- **WORK TO COMPLETE**:
Could the lines from the one with "text [150, 1376, 1125, 1462]" through the end of the listing be restated exactly, with nothing else included?

- **SOURCE MATERIAL**:

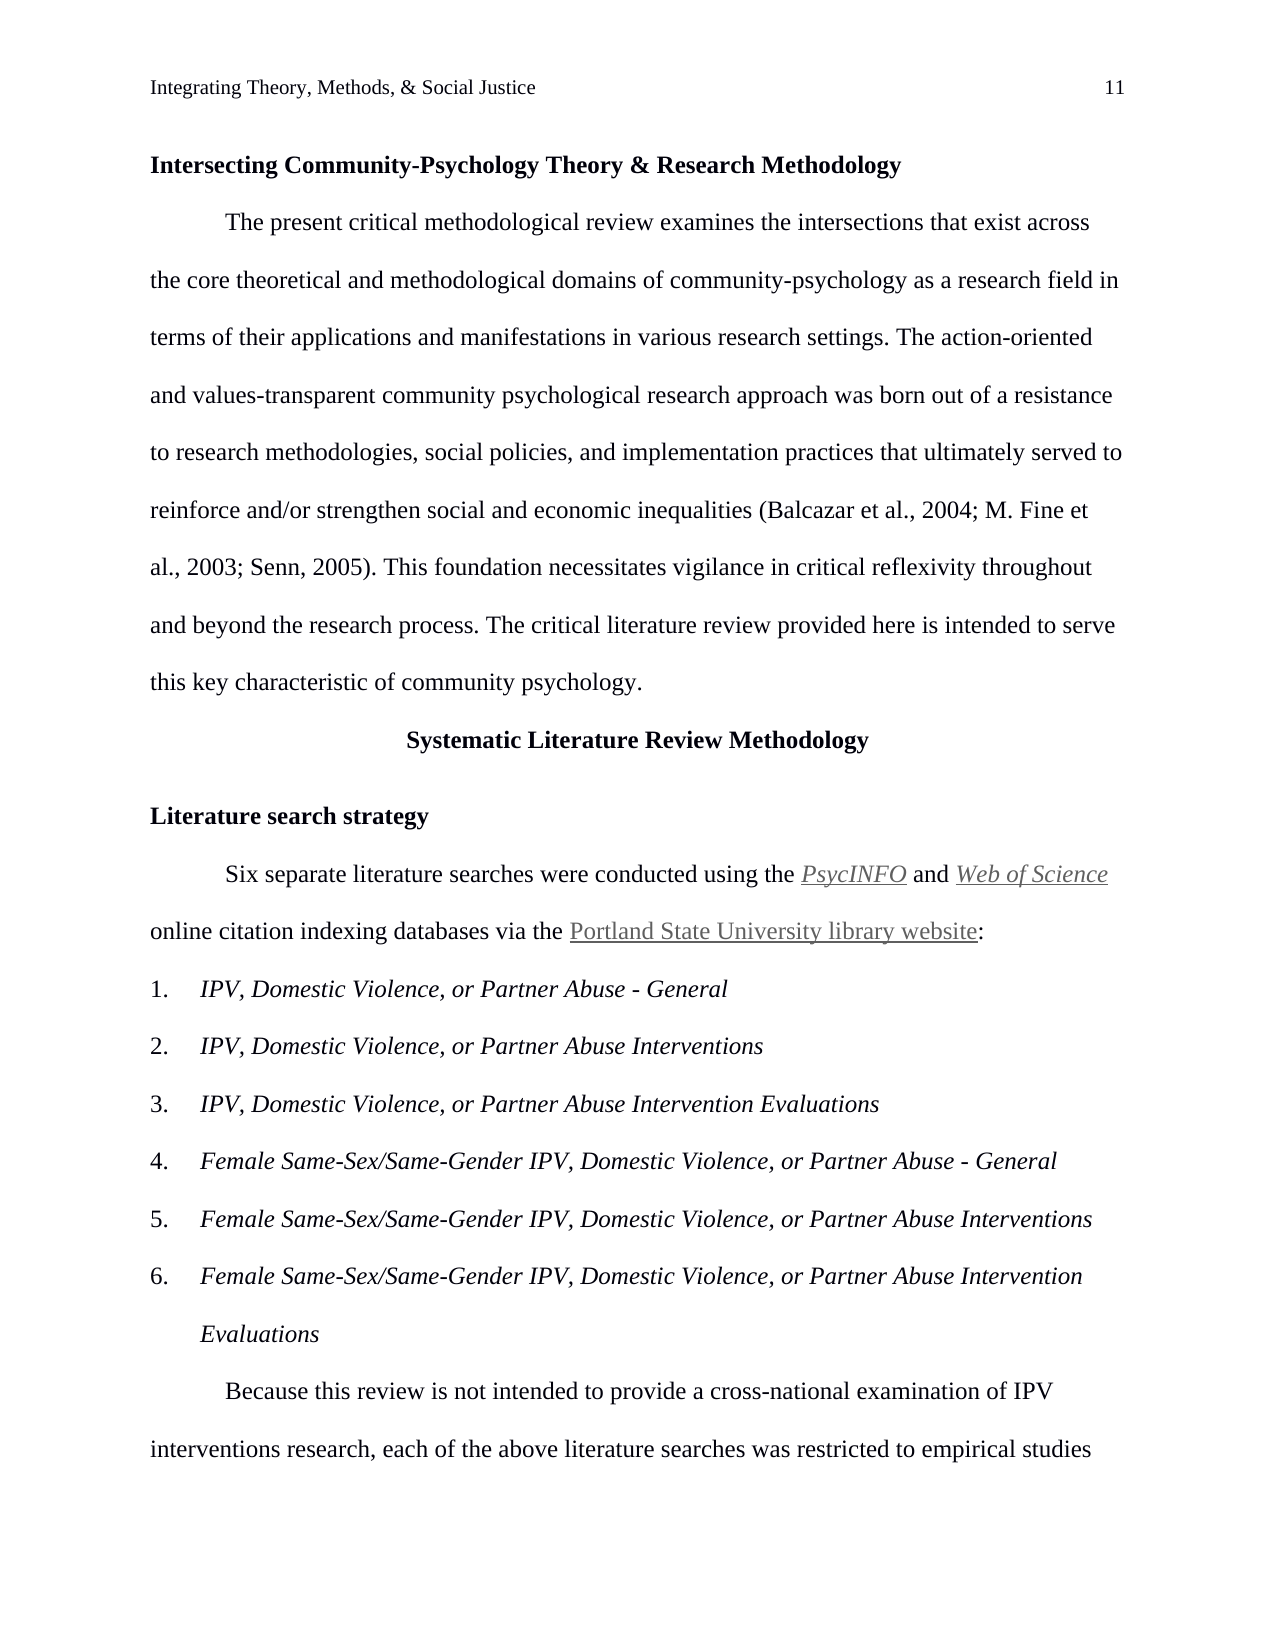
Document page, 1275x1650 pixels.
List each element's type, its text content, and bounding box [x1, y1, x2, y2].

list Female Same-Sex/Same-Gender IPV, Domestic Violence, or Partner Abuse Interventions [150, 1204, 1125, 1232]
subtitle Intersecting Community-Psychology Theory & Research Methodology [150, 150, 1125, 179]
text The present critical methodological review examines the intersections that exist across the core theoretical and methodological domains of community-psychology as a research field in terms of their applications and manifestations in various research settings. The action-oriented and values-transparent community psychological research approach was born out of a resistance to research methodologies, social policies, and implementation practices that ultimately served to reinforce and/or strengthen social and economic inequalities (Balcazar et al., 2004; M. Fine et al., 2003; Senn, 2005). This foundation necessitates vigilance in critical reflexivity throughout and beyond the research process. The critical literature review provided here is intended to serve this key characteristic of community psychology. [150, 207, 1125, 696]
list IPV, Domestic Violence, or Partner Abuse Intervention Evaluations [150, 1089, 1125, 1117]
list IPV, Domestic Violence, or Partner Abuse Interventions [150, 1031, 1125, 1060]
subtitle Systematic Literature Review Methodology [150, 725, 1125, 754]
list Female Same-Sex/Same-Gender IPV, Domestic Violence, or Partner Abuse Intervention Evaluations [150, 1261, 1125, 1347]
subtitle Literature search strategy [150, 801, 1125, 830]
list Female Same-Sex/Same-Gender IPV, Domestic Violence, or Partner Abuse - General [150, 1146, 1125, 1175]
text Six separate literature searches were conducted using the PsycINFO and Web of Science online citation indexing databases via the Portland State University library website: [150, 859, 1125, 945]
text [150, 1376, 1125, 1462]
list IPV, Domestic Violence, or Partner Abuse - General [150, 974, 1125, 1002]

- **ANSWER TO THIS TASK**:
text [150, 1376, 1125, 1462]
list IPV, Domestic Violence, or Partner Abuse - General [150, 974, 1125, 1002]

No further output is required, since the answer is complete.